WHAT THE TASK REQUIRES ->
Copy the following lines verbatim, from first to last.

[Recorded data]
□ □ □ □ □ □ □
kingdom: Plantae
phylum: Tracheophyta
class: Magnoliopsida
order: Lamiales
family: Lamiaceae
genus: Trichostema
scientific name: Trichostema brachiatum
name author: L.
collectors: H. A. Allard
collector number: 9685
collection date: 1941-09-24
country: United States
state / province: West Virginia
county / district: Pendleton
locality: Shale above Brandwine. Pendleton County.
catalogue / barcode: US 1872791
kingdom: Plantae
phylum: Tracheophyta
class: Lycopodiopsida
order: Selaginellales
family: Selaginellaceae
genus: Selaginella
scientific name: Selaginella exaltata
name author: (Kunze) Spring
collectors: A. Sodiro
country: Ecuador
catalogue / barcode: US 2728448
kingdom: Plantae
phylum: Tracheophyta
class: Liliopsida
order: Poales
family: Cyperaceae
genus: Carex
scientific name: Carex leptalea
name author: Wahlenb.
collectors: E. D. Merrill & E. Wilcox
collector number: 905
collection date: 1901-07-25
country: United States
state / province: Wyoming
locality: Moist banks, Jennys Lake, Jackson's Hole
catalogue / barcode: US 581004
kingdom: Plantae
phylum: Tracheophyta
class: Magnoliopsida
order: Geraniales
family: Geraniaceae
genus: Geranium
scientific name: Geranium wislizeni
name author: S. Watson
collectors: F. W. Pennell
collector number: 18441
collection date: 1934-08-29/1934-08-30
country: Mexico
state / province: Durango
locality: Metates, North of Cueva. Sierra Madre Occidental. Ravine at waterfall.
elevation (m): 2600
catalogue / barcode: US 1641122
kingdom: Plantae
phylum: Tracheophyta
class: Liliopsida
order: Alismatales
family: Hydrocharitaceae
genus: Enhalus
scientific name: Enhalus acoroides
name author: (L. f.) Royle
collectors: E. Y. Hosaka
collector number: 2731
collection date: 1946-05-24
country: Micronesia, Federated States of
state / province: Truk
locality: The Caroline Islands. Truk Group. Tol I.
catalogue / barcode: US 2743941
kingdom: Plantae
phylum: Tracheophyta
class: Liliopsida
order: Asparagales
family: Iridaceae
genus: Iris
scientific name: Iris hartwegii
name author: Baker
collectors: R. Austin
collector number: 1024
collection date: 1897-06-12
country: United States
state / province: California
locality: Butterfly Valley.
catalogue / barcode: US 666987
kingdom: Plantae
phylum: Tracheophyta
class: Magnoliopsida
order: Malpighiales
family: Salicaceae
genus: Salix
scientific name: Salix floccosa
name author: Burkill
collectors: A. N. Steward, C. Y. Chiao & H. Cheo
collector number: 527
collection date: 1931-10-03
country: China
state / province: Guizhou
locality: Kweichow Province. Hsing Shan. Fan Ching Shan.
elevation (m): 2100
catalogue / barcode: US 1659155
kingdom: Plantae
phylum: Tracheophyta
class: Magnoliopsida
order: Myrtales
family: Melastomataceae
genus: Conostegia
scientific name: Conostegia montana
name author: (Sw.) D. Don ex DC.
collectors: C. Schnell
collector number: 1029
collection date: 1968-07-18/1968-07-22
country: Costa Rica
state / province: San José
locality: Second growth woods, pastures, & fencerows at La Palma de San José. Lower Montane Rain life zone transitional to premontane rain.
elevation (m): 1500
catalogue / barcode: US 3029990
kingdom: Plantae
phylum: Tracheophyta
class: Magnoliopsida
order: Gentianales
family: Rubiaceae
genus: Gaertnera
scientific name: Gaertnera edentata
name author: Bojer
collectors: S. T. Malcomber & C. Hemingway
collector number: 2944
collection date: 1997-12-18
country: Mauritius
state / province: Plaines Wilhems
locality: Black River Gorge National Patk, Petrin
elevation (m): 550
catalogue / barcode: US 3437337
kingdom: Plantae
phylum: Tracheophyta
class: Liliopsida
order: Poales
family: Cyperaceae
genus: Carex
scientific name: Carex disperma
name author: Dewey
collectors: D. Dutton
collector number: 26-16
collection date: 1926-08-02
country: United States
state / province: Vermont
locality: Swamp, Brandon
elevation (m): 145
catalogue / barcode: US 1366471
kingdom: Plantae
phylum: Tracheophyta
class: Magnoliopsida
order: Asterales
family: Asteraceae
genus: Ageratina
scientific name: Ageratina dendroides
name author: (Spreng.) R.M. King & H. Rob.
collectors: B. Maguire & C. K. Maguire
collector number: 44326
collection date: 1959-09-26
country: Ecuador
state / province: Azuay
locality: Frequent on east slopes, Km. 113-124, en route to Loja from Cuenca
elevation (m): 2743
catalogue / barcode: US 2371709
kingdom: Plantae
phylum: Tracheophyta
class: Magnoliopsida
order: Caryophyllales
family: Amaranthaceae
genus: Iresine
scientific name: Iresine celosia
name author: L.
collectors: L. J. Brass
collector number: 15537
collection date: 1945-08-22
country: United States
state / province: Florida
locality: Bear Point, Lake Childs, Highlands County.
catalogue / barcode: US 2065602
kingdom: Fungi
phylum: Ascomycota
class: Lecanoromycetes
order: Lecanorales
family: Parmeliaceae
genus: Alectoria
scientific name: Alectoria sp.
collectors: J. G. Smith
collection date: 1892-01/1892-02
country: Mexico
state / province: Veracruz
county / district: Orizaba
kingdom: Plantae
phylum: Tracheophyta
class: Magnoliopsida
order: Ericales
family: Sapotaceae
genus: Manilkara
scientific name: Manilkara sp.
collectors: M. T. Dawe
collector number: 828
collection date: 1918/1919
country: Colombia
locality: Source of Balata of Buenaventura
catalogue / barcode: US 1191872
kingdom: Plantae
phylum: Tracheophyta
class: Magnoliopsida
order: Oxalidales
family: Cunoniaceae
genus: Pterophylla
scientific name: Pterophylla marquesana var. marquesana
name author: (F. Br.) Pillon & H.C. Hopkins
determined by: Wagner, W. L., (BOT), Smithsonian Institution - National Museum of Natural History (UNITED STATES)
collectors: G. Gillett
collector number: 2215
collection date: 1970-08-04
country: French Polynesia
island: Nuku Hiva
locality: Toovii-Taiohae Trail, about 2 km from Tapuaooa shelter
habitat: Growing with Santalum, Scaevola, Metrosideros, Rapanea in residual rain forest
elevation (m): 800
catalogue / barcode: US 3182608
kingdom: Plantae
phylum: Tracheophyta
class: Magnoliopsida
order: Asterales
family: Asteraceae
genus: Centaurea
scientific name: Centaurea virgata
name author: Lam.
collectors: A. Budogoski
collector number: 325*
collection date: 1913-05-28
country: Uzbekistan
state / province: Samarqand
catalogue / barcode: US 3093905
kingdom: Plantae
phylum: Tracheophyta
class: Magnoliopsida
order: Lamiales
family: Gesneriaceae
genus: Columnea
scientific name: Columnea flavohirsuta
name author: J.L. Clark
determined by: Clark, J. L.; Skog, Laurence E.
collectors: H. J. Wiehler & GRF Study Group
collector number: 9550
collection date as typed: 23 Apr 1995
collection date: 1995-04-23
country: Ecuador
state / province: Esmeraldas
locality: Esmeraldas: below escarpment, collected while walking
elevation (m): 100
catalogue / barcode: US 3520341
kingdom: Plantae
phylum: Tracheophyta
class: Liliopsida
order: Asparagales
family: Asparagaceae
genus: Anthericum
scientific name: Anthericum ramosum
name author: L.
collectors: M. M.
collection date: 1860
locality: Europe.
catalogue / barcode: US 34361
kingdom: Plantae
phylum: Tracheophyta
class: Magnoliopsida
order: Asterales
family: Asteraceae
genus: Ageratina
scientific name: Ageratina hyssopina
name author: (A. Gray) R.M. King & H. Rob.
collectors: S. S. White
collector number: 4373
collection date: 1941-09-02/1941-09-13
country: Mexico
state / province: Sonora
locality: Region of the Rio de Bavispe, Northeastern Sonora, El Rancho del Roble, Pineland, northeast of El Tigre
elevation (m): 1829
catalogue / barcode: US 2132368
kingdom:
□ □ □ □ □ □ □
RESULT FOR THIS TASK ->
kingdom: Plantae
phylum: Tracheophyta
class: Magnoliopsida
order: Lamiales
family: Lamiaceae
genus: Trichostema
scientific name: Trichostema brachiatum
name author: L.
collectors: H. A. Allard
collector number: 9685
collection date: 1941-09-24
country: United States
state / province: West Virginia
county / district: Pendleton
locality: Shale above Brandwine. Pendleton County.
catalogue / barcode: US 1872791
kingdom: Plantae
phylum: Tracheophyta
class: Lycopodiopsida
order: Selaginellales
family: Selaginellaceae
genus: Selaginella
scientific name: Selaginella exaltata
name author: (Kunze) Spring
collectors: A. Sodiro
country: Ecuador
catalogue / barcode: US 2728448
kingdom: Plantae
phylum: Tracheophyta
class: Liliopsida
order: Poales
family: Cyperaceae
genus: Carex
scientific name: Carex leptalea
name author: Wahlenb.
collectors: E. D. Merrill & E. Wilcox
collector number: 905
collection date: 1901-07-25
country: United States
state / province: Wyoming
locality: Moist banks, Jennys Lake, Jackson's Hole
catalogue / barcode: US 581004
kingdom: Plantae
phylum: Tracheophyta
class: Magnoliopsida
order: Geraniales
family: Geraniaceae
genus: Geranium
scientific name: Geranium wislizeni
name author: S. Watson
collectors: F. W. Pennell
collector number: 18441
collection date: 1934-08-29/1934-08-30
country: Mexico
state / province: Durango
locality: Metates, North of Cueva. Sierra Madre Occidental. Ravine at waterfall.
elevation (m): 2600
catalogue / barcode: US 1641122
kingdom: Plantae
phylum: Tracheophyta
class: Liliopsida
order: Alismatales
family: Hydrocharitaceae
genus: Enhalus
scientific name: Enhalus acoroides
name author: (L. f.) Royle
collectors: E. Y. Hosaka
collector number: 2731
collection date: 1946-05-24
country: Micronesia, Federated States of
state / province: Truk
locality: The Caroline Islands. Truk Group. Tol I.
catalogue / barcode: US 2743941
kingdom: Plantae
phylum: Tracheophyta
class: Liliopsida
order: Asparagales
family: Iridaceae
genus: Iris
scientific name: Iris hartwegii
name author: Baker
collectors: R. Austin
collector number: 1024
collection date: 1897-06-12
country: United States
state / province: California
locality: Butterfly Valley.
catalogue / barcode: US 666987
kingdom: Plantae
phylum: Tracheophyta
class: Magnoliopsida
order: Malpighiales
family: Salicaceae
genus: Salix
scientific name: Salix floccosa
name author: Burkill
collectors: A. N. Steward, C. Y. Chiao & H. Cheo
collector number: 527
collection date: 1931-10-03
country: China
state / province: Guizhou
locality: Kweichow Province. Hsing Shan. Fan Ching Shan.
elevation (m): 2100
catalogue / barcode: US 1659155
kingdom: Plantae
phylum: Tracheophyta
class: Magnoliopsida
order: Myrtales
family: Melastomataceae
genus: Conostegia
scientific name: Conostegia montana
name author: (Sw.) D. Don ex DC.
collectors: C. Schnell
collector number: 1029
collection date: 1968-07-18/1968-07-22
country: Costa Rica
state / province: San José
locality: Second growth woods, pastures, & fencerows at La Palma de San José. Lower Montane Rain life zone transitional to premontane rain.
elevation (m): 1500
catalogue / barcode: US 3029990
kingdom: Plantae
phylum: Tracheophyta
class: Magnoliopsida
order: Gentianales
family: Rubiaceae
genus: Gaertnera
scientific name: Gaertnera edentata
name author: Bojer
collectors: S. T. Malcomber & C. Hemingway
collector number: 2944
collection date: 1997-12-18
country: Mauritius
state / province: Plaines Wilhems
locality: Black River Gorge National Patk, Petrin
elevation (m): 550
catalogue / barcode: US 3437337
kingdom: Plantae
phylum: Tracheophyta
class: Liliopsida
order: Poales
family: Cyperaceae
genus: Carex
scientific name: Carex disperma
name author: Dewey
collectors: D. Dutton
collector number: 26-16
collection date: 1926-08-02
country: United States
state / province: Vermont
locality: Swamp, Brandon
elevation (m): 145
catalogue / barcode: US 1366471
kingdom: Plantae
phylum: Tracheophyta
class: Magnoliopsida
order: Asterales
family: Asteraceae
genus: Ageratina
scientific name: Ageratina dendroides
name author: (Spreng.) R.M. King & H. Rob.
collectors: B. Maguire & C. K. Maguire
collector number: 44326
collection date: 1959-09-26
country: Ecuador
state / province: Azuay
locality: Frequent on east slopes, Km. 113-124, en route to Loja from Cuenca
elevation (m): 2743
catalogue / barcode: US 2371709
kingdom: Plantae
phylum: Tracheophyta
class: Magnoliopsida
order: Caryophyllales
family: Amaranthaceae
genus: Iresine
scientific name: Iresine celosia
name author: L.
collectors: L. J. Brass
collector number: 15537
collection date: 1945-08-22
country: United States
state / province: Florida
locality: Bear Point, Lake Childs, Highlands County.
catalogue / barcode: US 2065602
kingdom: Fungi
phylum: Ascomycota
class: Lecanoromycetes
order: Lecanorales
family: Parmeliaceae
genus: Alectoria
scientific name: Alectoria sp.
collectors: J. G. Smith
collection date: 1892-01/1892-02
country: Mexico
state / province: Veracruz
county / district: Orizaba
kingdom: Plantae
phylum: Tracheophyta
class: Magnoliopsida
order: Ericales
family: Sapotaceae
genus: Manilkara
scientific name: Manilkara sp.
collectors: M. T. Dawe
collector number: 828
collection date: 1918/1919
country: Colombia
locality: Source of Balata of Buenaventura
catalogue / barcode: US 1191872
kingdom: Plantae
phylum: Tracheophyta
class: Magnoliopsida
order: Oxalidales
family: Cunoniaceae
genus: Pterophylla
scientific name: Pterophylla marquesana var. marquesana
name author: (F. Br.) Pillon & H.C. Hopkins
determined by: Wagner, W. L., (BOT), Smithsonian Institution - National Museum of Natural History (UNITED STATES)
collectors: G. Gillett
collector number: 2215
collection date: 1970-08-04
country: French Polynesia
island: Nuku Hiva
locality: Toovii-Taiohae Trail, about 2 km from Tapuaooa shelter
habitat: Growing with Santalum, Scaevola, Metrosideros, Rapanea in residual rain forest
elevation (m): 800
catalogue / barcode: US 3182608
kingdom: Plantae
phylum: Tracheophyta
class: Magnoliopsida
order: Asterales
family: Asteraceae
genus: Centaurea
scientific name: Centaurea virgata
name author: Lam.
collectors: A. Budogoski
collector number: 325*
collection date: 1913-05-28
country: Uzbekistan
state / province: Samarqand
catalogue / barcode: US 3093905
kingdom: Plantae
phylum: Tracheophyta
class: Magnoliopsida
order: Lamiales
family: Gesneriaceae
genus: Columnea
scientific name: Columnea flavohirsuta
name author: J.L. Clark
determined by: Clark, J. L.; Skog, Laurence E.
collectors: H. J. Wiehler & GRF Study Group
collector number: 9550
collection date as typed: 23 Apr 1995
collection date: 1995-04-23
country: Ecuador
state / province: Esmeraldas
locality: Esmeraldas: below escarpment, collected while walking
elevation (m): 100
catalogue / barcode: US 3520341
kingdom: Plantae
phylum: Tracheophyta
class: Liliopsida
order: Asparagales
family: Asparagaceae
genus: Anthericum
scientific name: Anthericum ramosum
name author: L.
collectors: M. M.
collection date: 1860
locality: Europe.
catalogue / barcode: US 34361
kingdom: Plantae
phylum: Tracheophyta
class: Magnoliopsida
order: Asterales
family: Asteraceae
genus: Ageratina
scientific name: Ageratina hyssopina
name author: (A. Gray) R.M. King & H. Rob.
collectors: S. S. White
collector number: 4373
collection date: 1941-09-02/1941-09-13
country: Mexico
state / province: Sonora
locality: Region of the Rio de Bavispe, Northeastern Sonora, El Rancho del Roble, Pineland, northeast of El Tigre
elevation (m): 1829
catalogue / barcode: US 2132368
kingdom:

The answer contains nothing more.